Given information section start

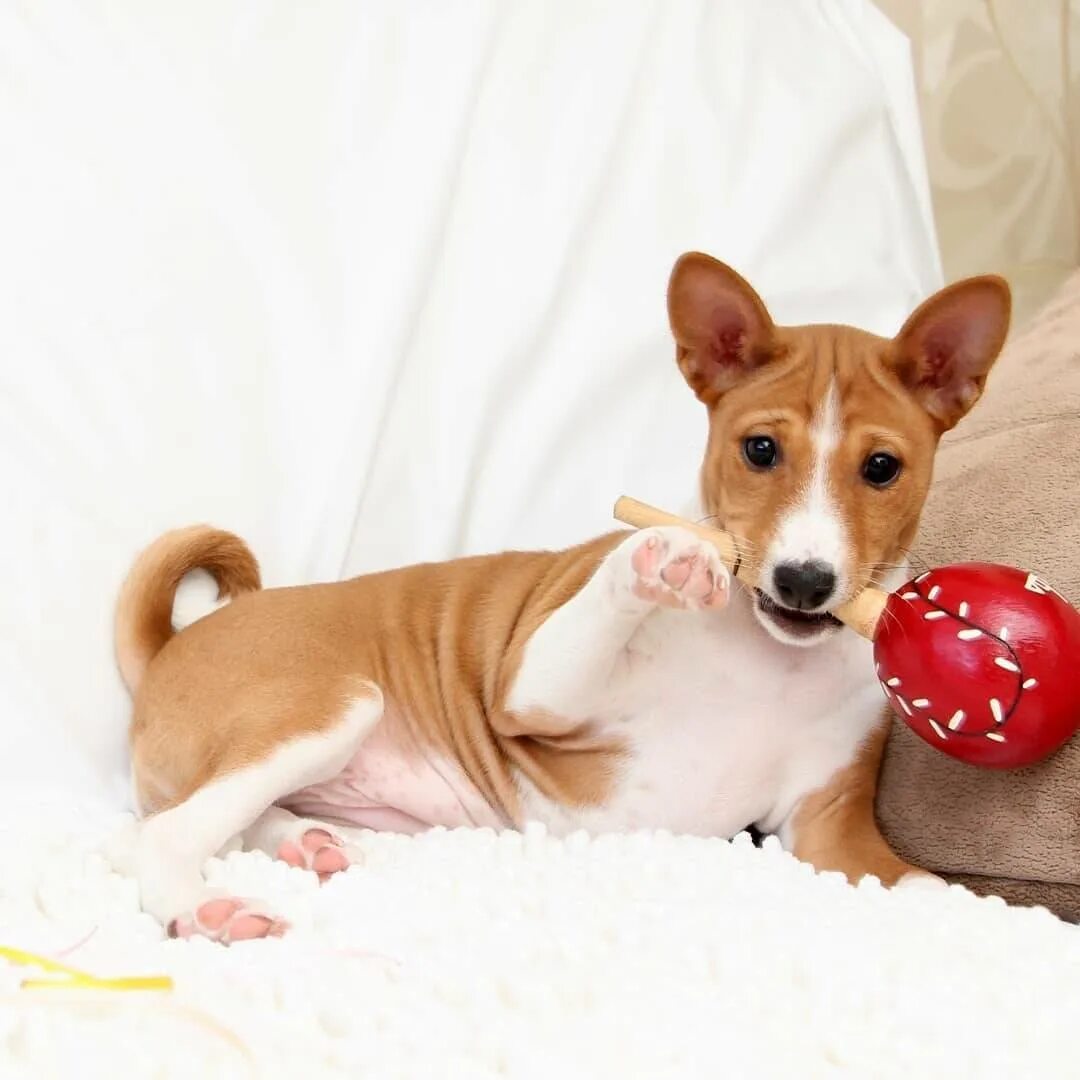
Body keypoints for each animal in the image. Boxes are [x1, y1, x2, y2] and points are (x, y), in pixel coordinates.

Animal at [113, 254, 1006, 946]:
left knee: (232, 813)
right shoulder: (531, 695)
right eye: (759, 450)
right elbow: (609, 585)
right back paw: (204, 907)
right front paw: (668, 553)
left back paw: (310, 842)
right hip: (335, 704)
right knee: (166, 828)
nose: (803, 580)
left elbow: (931, 888)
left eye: (882, 468)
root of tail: (171, 645)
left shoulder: (828, 826)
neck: (769, 662)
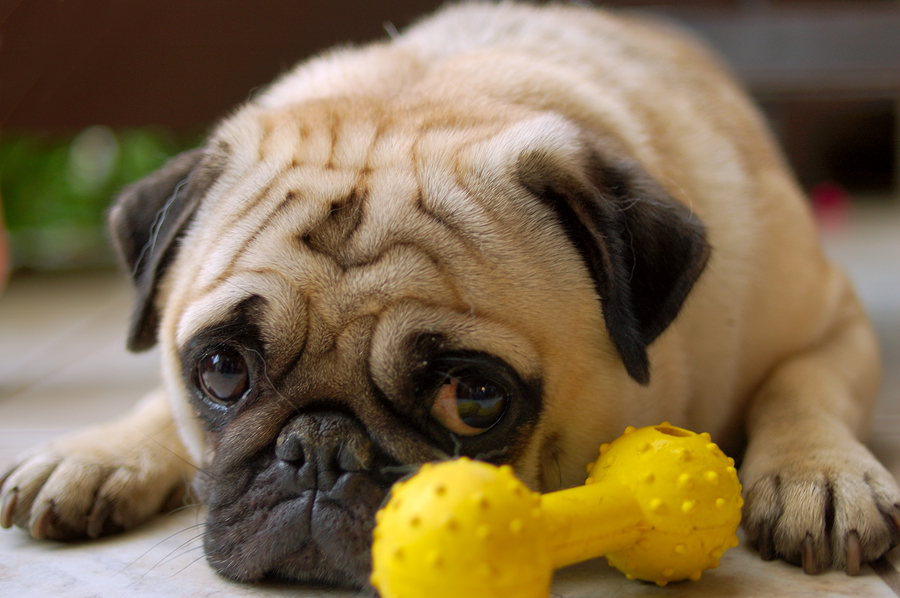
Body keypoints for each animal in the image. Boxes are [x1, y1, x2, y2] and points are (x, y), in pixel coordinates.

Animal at [1, 1, 900, 592]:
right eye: (221, 370)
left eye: (473, 399)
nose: (319, 448)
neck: (435, 90)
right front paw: (105, 451)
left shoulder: (835, 323)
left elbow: (801, 385)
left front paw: (819, 475)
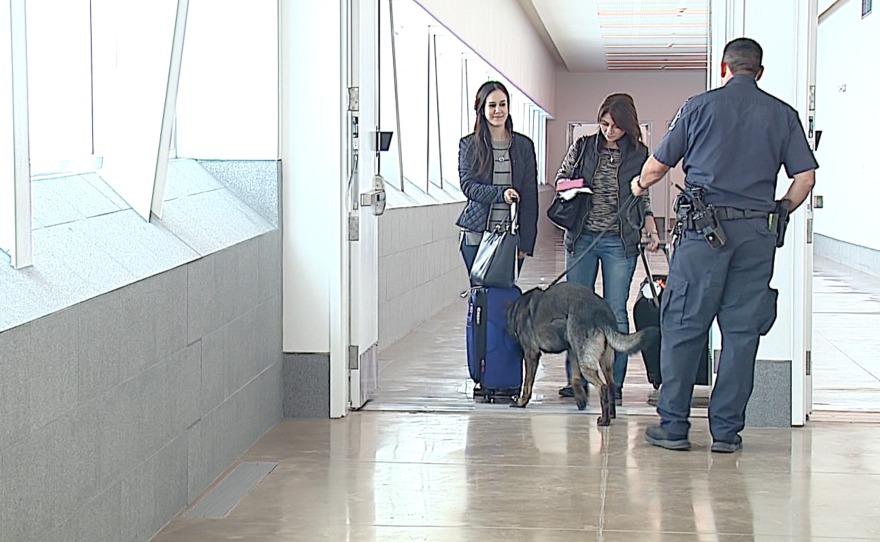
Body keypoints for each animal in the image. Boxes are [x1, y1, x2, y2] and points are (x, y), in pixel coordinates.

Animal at [506, 282, 656, 428]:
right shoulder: (572, 350)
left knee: (603, 387)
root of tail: (602, 314)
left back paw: (605, 420)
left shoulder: (531, 354)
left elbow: (527, 384)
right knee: (611, 384)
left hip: (586, 365)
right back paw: (612, 414)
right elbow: (575, 378)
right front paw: (580, 399)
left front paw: (521, 402)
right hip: (603, 362)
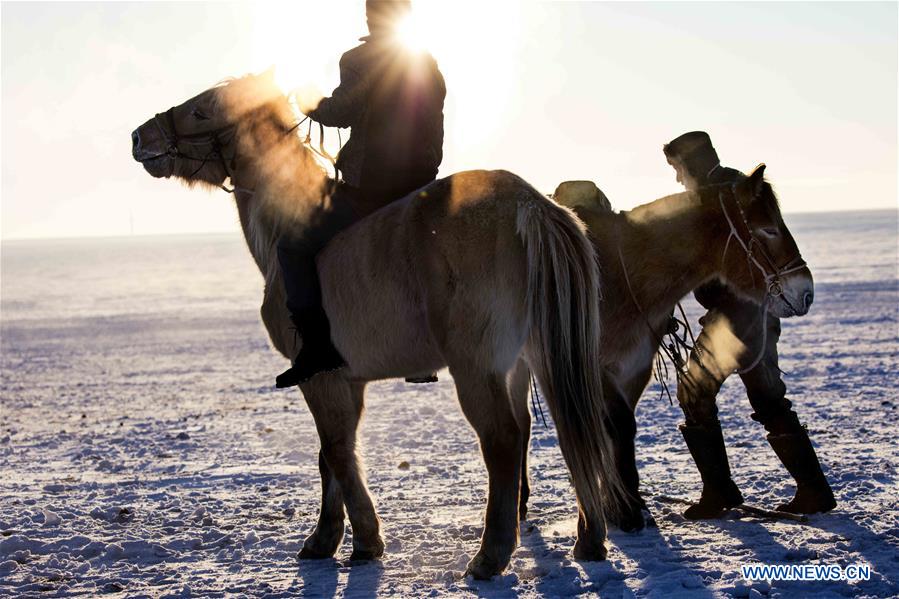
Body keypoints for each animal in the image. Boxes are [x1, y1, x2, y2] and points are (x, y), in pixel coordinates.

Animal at [130, 72, 628, 580]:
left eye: (201, 112)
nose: (139, 138)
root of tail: (529, 203)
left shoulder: (319, 378)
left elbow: (335, 452)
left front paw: (364, 540)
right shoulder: (344, 380)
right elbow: (332, 457)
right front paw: (327, 538)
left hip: (476, 367)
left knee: (504, 440)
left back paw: (491, 554)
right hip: (536, 359)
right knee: (569, 429)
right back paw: (589, 540)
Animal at [548, 172, 816, 528]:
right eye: (769, 229)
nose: (806, 292)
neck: (621, 272)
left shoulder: (636, 367)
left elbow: (619, 430)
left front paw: (624, 502)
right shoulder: (596, 366)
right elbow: (616, 425)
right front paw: (625, 511)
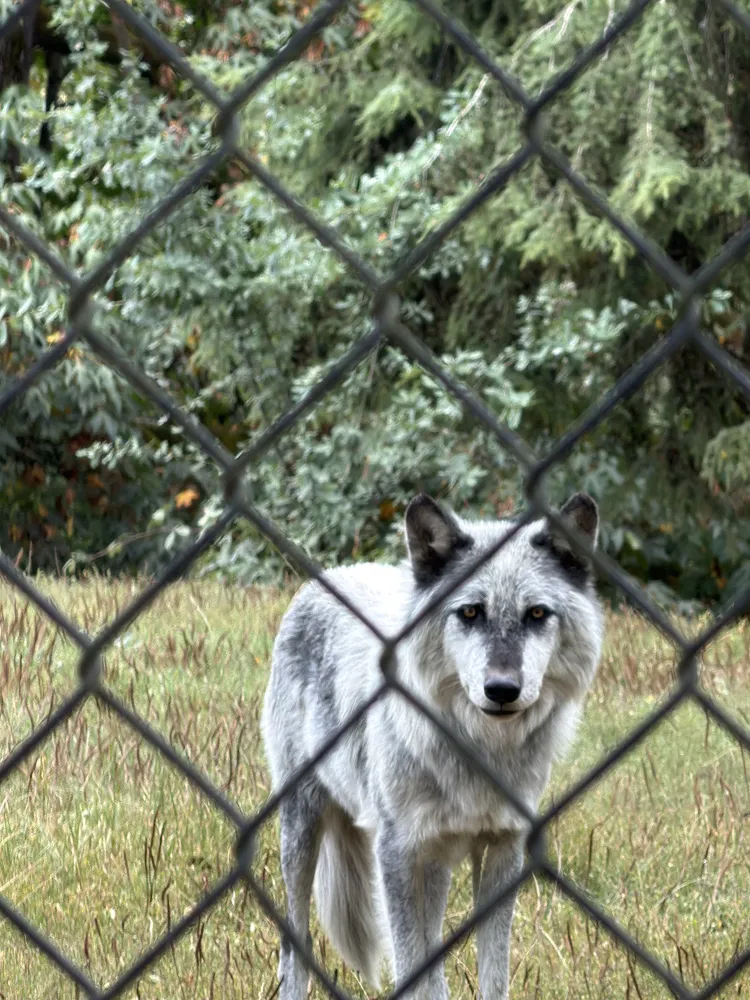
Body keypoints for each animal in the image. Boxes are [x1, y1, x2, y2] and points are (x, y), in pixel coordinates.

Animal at [262, 492, 604, 1000]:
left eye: (537, 614)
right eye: (470, 612)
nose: (502, 690)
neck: (478, 752)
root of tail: (332, 574)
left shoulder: (504, 852)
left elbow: (491, 976)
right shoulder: (397, 855)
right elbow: (408, 967)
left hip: (435, 865)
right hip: (302, 832)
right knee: (294, 944)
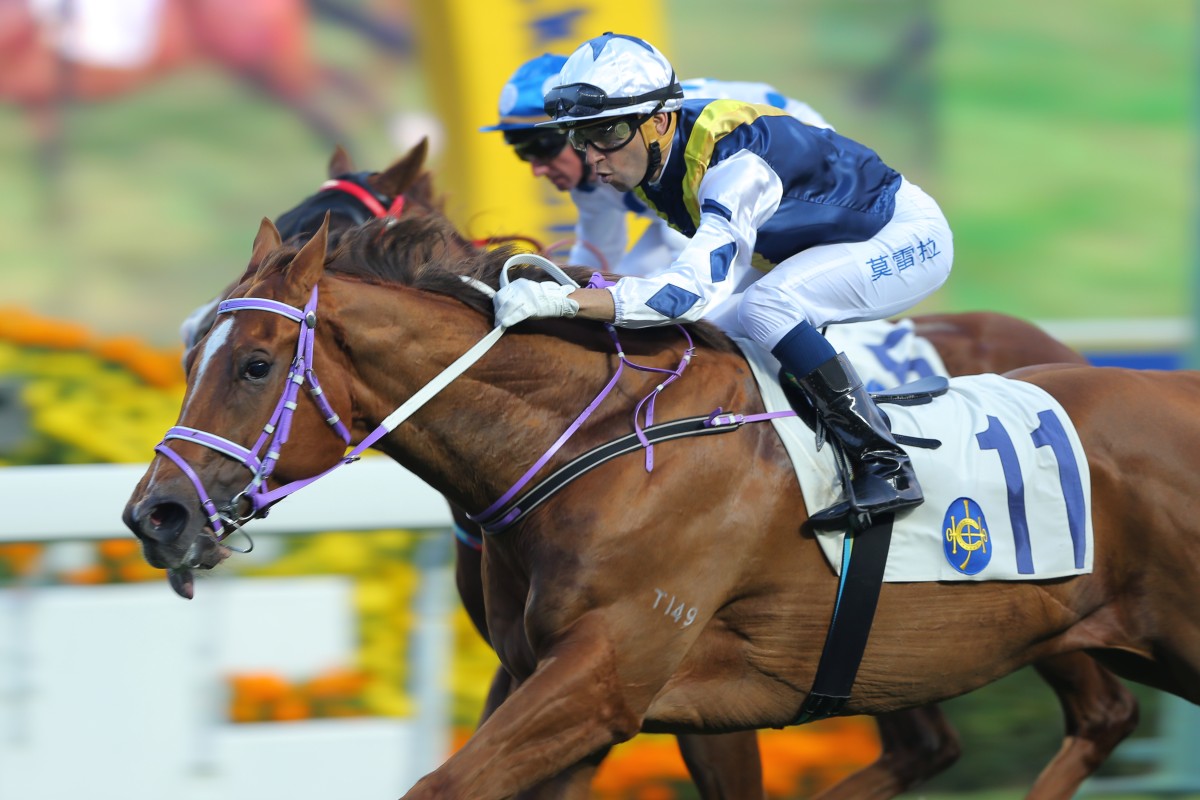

Given information section end

A verbatim copy of every record is to be produced, and pictures are to be excluded from it.

Body keypoints for each animal in the image. Boxes are [x1, y1, x2, y2] and points are (x, y), in pixel coordinates.

Animal at [113, 254, 1006, 946]:
left knee: (232, 813)
right shoulder: (531, 695)
right eye: (759, 450)
right elbow: (609, 585)
right back paw: (204, 907)
right front paw: (668, 553)
left back paw: (310, 842)
right hip: (335, 704)
right knee: (166, 828)
nose: (803, 580)
left elbow: (931, 888)
left eye: (882, 468)
root of tail: (171, 645)
left shoulder: (828, 826)
neck: (769, 662)
Body keypoints for each animal in the image. Boxes are [x1, y1, x2, y2] and points are (x, y), in pixel coordinates.

Animal at [1, 1, 900, 592]:
right eye: (221, 370)
left eye: (473, 399)
nose: (319, 448)
neck: (435, 90)
right front paw: (105, 451)
left shoulder: (835, 323)
left elbow: (801, 385)
left front paw: (819, 475)
Body keypoints for each animal in the image. Boxes are [x1, y1, x2, y2] and points are (x, y), in pixel coordinates.

Animal at [506, 282, 656, 428]:
right shoulder: (572, 350)
left knee: (603, 387)
root of tail: (602, 314)
left back paw: (605, 420)
left shoulder: (531, 354)
left elbow: (527, 384)
right knee: (611, 384)
left hip: (586, 365)
right back paw: (612, 414)
right elbow: (575, 378)
right front paw: (580, 399)
left front paw: (521, 402)
right hip: (603, 362)
Body keypoints for each animal in the image. Boxes are [x1, y1, x2, y2] and points are (x, y), in pixel coordinates.

Animal at [130, 72, 628, 580]:
left eye: (201, 112)
nose: (139, 138)
root of tail: (529, 203)
left shoulder: (319, 378)
left elbow: (335, 452)
left front paw: (364, 540)
right shoulder: (344, 380)
right elbow: (332, 457)
right front paw: (327, 538)
left hip: (476, 367)
left knee: (504, 440)
left back paw: (491, 554)
right hip: (536, 359)
right knee: (569, 429)
right back paw: (589, 540)
Animal at [548, 172, 816, 528]:
right eye: (769, 229)
nose: (806, 292)
neck: (621, 272)
left shoulder: (636, 367)
left elbow: (619, 430)
left front paw: (624, 502)
right shoulder: (596, 366)
right elbow: (616, 425)
right front paw: (625, 511)
Body keypoints for each animal in the image. Boxes are [x1, y1, x2, y2] and points are (x, y), in pixel coordinates.

Animal at [262, 492, 604, 1000]:
left eye: (537, 614)
right eye: (470, 612)
nose: (502, 690)
neck: (478, 752)
root of tail: (332, 574)
left shoulder: (504, 852)
left elbow: (491, 976)
right shoulder: (397, 855)
right elbow: (408, 967)
left hip: (435, 865)
right hip: (302, 832)
right knee: (294, 944)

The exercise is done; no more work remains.